What’s wrong with somebody underwriting another person’s lawsuit? Not just the fact that Hogan sued Gawker and got a big judgment, but the fact that what was driving this litigation — and apparently driving it to the end-game of Gawker’s demise — was a very wealthy individual who feels passionately that Gawker’s kind of journalism is a threat to civil society, and certainly wanted to punish them. Whether he wanted to drive them out of business, I don’t really know. But let’s assume the worst — and he succeeded. That whole scenario is one that troubles a lot of people.
Some people have asked whether it should even be possible for someone who isn’t himself part of a lawsuit to come in and finance that litigation and drive this kind of destructive result. The problem with that is that it happens all the time, and people aren’t troubled by it! For example, when my organization files a lawsuit against somebody, the cost of that will be underwritten by others: by funders, by contributors to the organization, by the law firm that’s doing the work at a deeply discounted or pro-bono basis. And also there’s a whole industry out there where actual investors, who don’t care about the underlying issue, nonetheless see investment opportunities in financing someone else’s litigation.
So what’s the difference between Thiel and all those different examples? There might not be much, but one possible difference is that, at least in the case of an investor like a hedge fund, which will go out and finance complex and costly litigation, at least those investors are behaving rationally in economic terms. They are going to spend only so much money on lawyers to achieve a favorable litigation outcome as is warranted by probability of success. And if costs exceed benefit, they will pull the plug. They’re investors. And non-profits like mine or the [American Civil Liberties Union], we might not be quite so rational because we’re not in it for investment at all, but we operate under significant resource constraints, so the protection that comes from rationality applies there too. The ACLU wouldn’t be able to spend every dollar in all of its bank accounts to drive some bad guy out of business because that would be the end of the ACLU. So the marketplace, so to speak, provides some protection against the Thiel phenomenon.

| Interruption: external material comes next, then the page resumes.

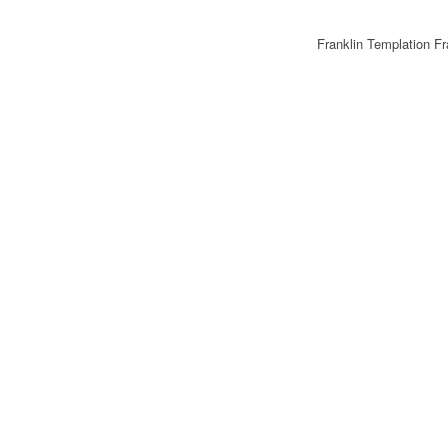
Franklin Templation F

But people like Thiel are not held back by any financial strictures.
Right. What’s different potentially about Thiel and makes it scarier is that the market doesn’t limit him: He wasn’t doing this to make money—ironically, he may end up making money—and would have spent a lot of money just to ruin Gawker with legal fees. And so I think [Thiel] poses a more dangerous threat to the First Amendment than other typical situations where a third party is financing somebody else’s lawsuit.
Did you read Gawker?
I was never a regular reader of Gawker or a fan; I certainly think what they did in this instance, what they were sued over, was indefensible — not journalism. That’s not why we have a First Amendment. On the other hand, there are so many talented people associated with Gawker. Not everything was like [the Hogan story]. In some areas, certainly, Gawker was a very legitimate, controversial outlet for news and opinion. It ought not to have suffered this ultimate penalty.
What is the legacy of the Gawker/Hogan affair likely to be?

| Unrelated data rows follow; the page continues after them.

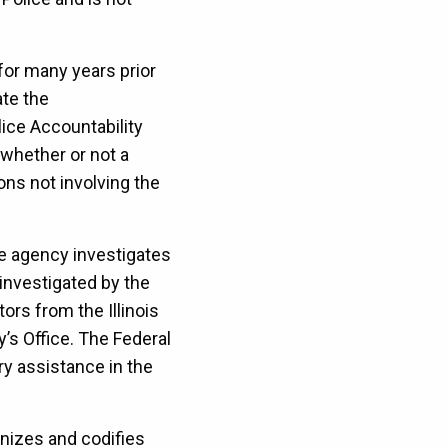
 for many years prior
ate the
olice Accountability
 whether or not a
ns not involving the
de agency investigates
 investigated by the
ors from the Illinois
’s Office. The Federal
ry assistance in the
nizes and codifies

I’m afraid that the legacy will be that journalists everywhere are not quite sure what went wrong in this case, in terms of First-Amendment protections, and journalists everywhere will take the lesson that they need to dial back whenever they may be writing something that is critical of outspoken individuals who have huge financial resources. And, for example, that would include writing about Donald Trump: Say five years from now, if Trump loses and people are writing critical post-mortems, will they have to worry that Trump will turn around and sue them? Because of the Gawker trial, I fear that many journalists will wonder, “Could that happen to me, even in writing about Trump?” They will be censoring themselves. That is the worst outcome here, and it’s quite likely.